Task item: All entries must come back exactly as given, with no pictures in the copy.

Input for this task:

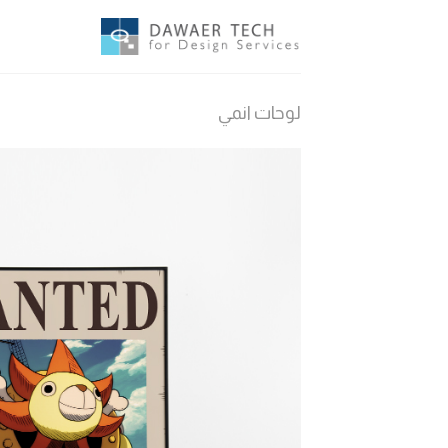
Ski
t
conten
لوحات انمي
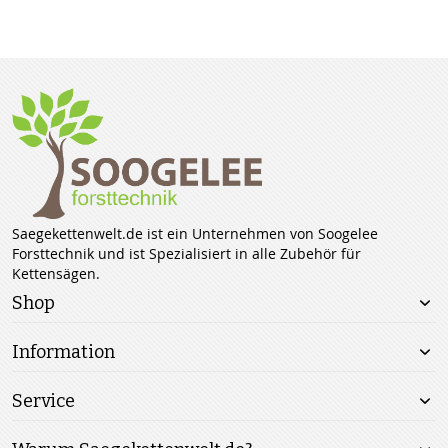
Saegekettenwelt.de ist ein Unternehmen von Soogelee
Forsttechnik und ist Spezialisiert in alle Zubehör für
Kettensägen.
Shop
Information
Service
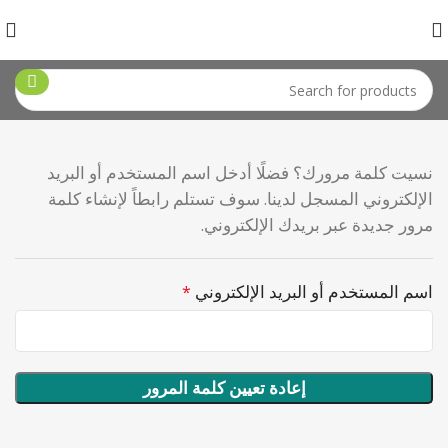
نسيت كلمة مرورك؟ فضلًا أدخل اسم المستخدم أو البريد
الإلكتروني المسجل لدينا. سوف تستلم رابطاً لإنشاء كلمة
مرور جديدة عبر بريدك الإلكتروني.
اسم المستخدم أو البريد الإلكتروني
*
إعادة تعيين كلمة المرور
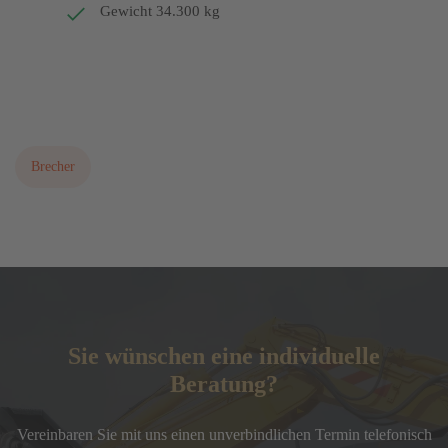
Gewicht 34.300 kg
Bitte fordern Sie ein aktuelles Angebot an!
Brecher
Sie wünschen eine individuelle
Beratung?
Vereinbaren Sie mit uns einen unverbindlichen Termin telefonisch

Exercise result:
Ski
t
conten
لوحات انمي
Saegekettenwelt.de ist ein Unternehmen von Soogelee
Forsttechnik und ist Spezialisiert in alle Zubehör für
Kettensägen.
Shop
Information
Service
نسيت كلمة مرورك؟ فضلًا أدخل اسم المستخدم أو البريد
الإلكتروني المسجل لدينا. سوف تستلم رابطاً لإنشاء كلمة
مرور جديدة عبر بريدك الإلكتروني.
اسم المستخدم أو البريد الإلكتروني
*
إعادة تعيين كلمة المرور
Gewicht 34.300 kg
Bitte fordern Sie ein aktuelles Angebot an!
Brecher
Sie wünschen eine individuelle
Beratung?
Vereinbaren Sie mit uns einen unverbindlichen Termin telefonisch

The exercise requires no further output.